The dataset comprised of :
- spectra_cal (size: 582 rows × 23,431 columns): the 582 spectra to be used for training. The spectral range consists of 23,431 wavelengths.
- classes_cal (size: 582 rows × 1 column): the class corresponding to each spectrum in spectra_cal. There are six classes in total, coded from 1 to 6.
- spectra_test_perm (size: 510 rows × 23,431 columns): the 510 spectra to be used for testing.
- wave (size: 1 row × 23,431 columns): the wavelength values of the considered spectral range.
Data Preparation and Preprocessing
The dataset was partitioned into a training set and a stratified validation set (10%) to preserve class balance. To enhance robustness and mitigate overfitting, the Mixup data augmentation technique was applied to the training samples.
To further eliminate residual instrumental noise, the following preprocessing steps were applied sequentially:
- Savitzky-Golay smoothing: applied to minimize high-frequency noise while preserving peak intensity.
- Standard Normal Variate (SNV): applied to normalize the spectra and correct for baseline shifts.
Architecture
I started by developing the straightforward approach, utilizing the entire spectral range without manual wavelength selection.

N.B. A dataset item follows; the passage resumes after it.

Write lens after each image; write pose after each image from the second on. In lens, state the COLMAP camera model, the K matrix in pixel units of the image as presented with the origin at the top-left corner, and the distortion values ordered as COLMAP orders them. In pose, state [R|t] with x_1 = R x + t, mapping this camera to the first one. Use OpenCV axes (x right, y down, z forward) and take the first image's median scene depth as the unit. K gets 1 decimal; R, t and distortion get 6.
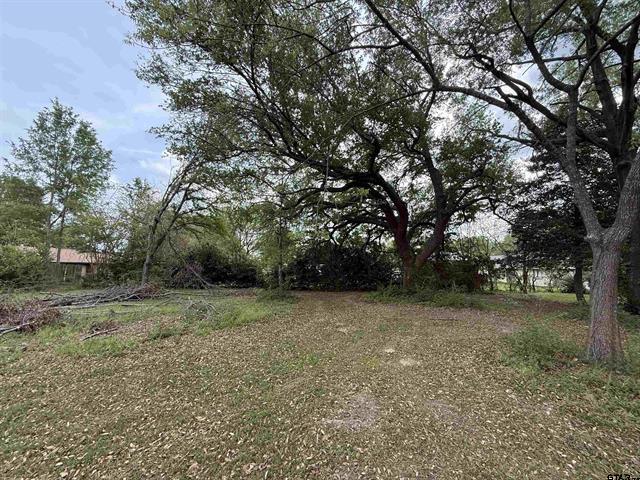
lens RADIAL K [[254.8, 0, 321.2], [0, 254.8, 240.9], [0, 0, 1]] dist [0.000874, 0.000534]
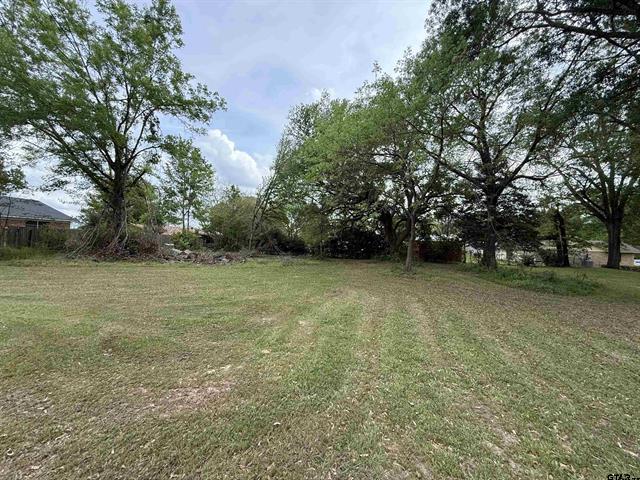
lens RADIAL K [[254.8, 0, 319.7], [0, 254.8, 240.6], [0, 0, 1]] dist [0.000874, 0.000534]
pose [[0.989913, 0.022146, -0.139935, 0.053456], [-0.008823, 0.995427, 0.095119, -0.058780], [0.141402, -0.092925, 0.985581, -0.527556]]
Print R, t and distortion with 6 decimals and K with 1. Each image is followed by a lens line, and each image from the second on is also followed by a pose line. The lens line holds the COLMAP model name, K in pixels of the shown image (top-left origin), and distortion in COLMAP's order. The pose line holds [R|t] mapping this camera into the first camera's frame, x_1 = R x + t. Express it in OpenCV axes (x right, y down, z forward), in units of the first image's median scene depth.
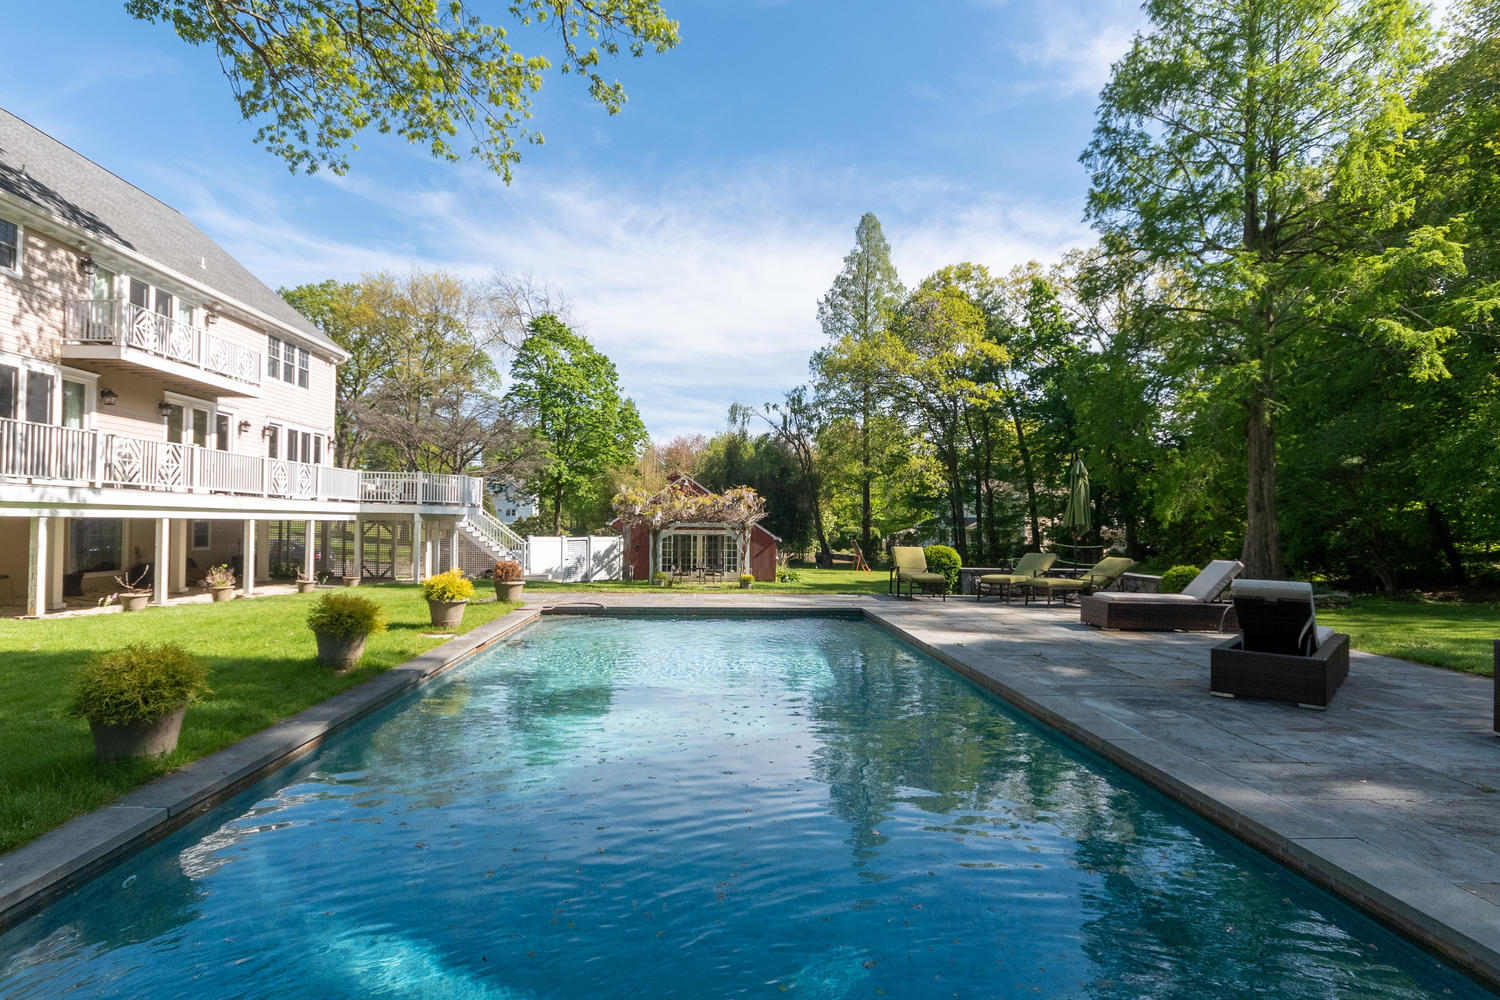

- Dimensionality reduction: I reduced the dimensionality of the 23 431 points per spectra using Principal Component Analysis (PCA).

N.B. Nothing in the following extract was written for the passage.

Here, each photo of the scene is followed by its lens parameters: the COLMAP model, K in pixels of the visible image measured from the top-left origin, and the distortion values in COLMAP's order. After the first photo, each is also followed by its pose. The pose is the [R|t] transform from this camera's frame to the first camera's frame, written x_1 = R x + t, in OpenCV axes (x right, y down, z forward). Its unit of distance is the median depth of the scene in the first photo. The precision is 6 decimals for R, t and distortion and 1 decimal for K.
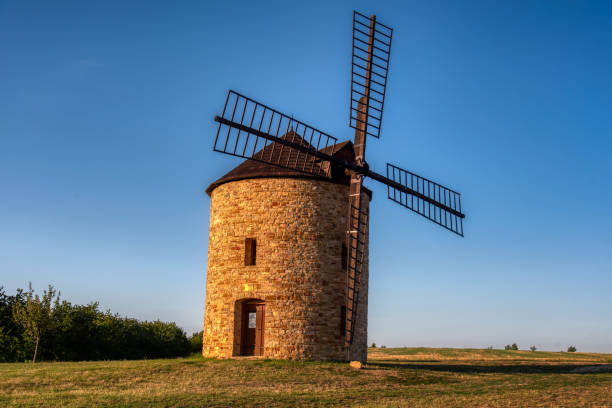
lens RADIAL K [[660.3, 0, 306.0], [0, 660.3, 204.0], [0, 0, 1]] dist [0.021242, -0.010596]
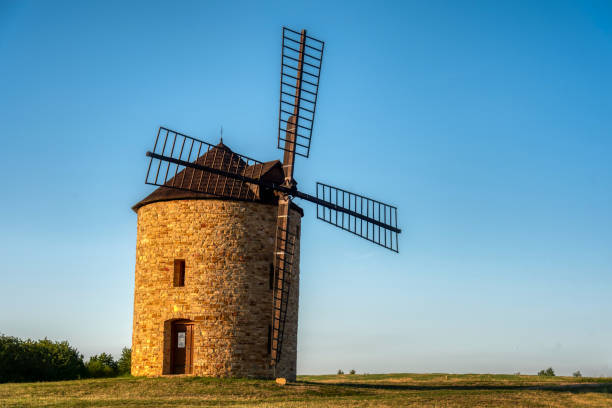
lens RADIAL K [[1017.4, 0, 306.0], [0, 1017.4, 204.0], [0, 0, 1]] dist [-0.005705, -0.046549]
pose [[0.998765, -0.000744, 0.049685, 0.032520], [-0.001465, 0.999012, 0.044410, -0.102759], [-0.049669, -0.044428, 0.997777, -0.562118]]
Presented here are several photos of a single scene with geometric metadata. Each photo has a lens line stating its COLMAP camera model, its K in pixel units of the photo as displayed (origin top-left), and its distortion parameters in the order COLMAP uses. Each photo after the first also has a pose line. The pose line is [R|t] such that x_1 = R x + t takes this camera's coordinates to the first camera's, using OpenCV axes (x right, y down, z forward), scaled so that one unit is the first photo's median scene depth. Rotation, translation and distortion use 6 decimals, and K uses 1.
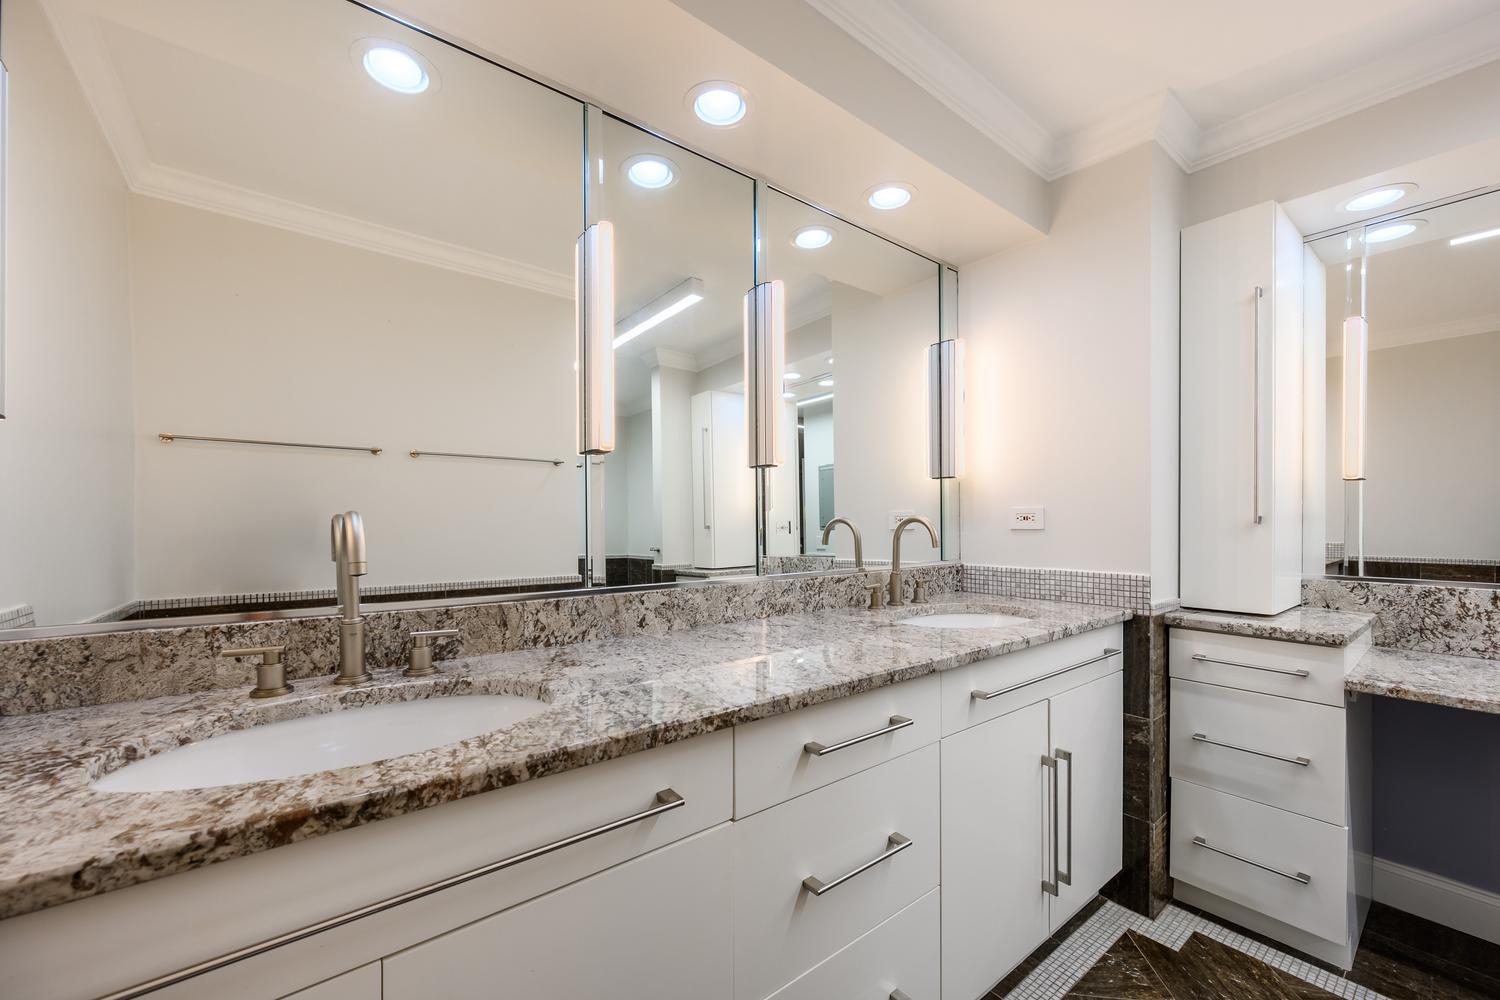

- Supervised learning: These PCA scores served as input features for a three-layer Multi-Layer Perceptron (MLP). The network architecture was kept simple.
The model was evaluated using stratified 10-fold cross-validation. It demonstrated stable classification throughout, achieving an average accuracy of 94.15% with a standard deviation of 2.07%. Once stability was confirmed, the final model was retrained on all available training data.
Alternative Approach
I also thought that going into the frequency domain could yield better results. I transformed each spectra into 3 different images: one ST-FFT and two CWT, to get a 224x224x3 image. This image was then used to finetune a ResNet-50 model to predict the 6 classes.
While I knew this was overkill, I wanted to see if the methods, while drastically different, would yield the same predictions to potentially use an ensemble. The two different techniques agreed on >80% of the predictions. However, I intuited that the test dataset was balanced (around the same amount of samples in each class). The PCA+MLP method gave a much more balanced estimation than the ResNet, so I decided to submit the first technique.
Results
I achieved 2nd place, with 87.65% of accuracy. After the results were given, we were informed that we were actually classifying bones from 6 different individuals.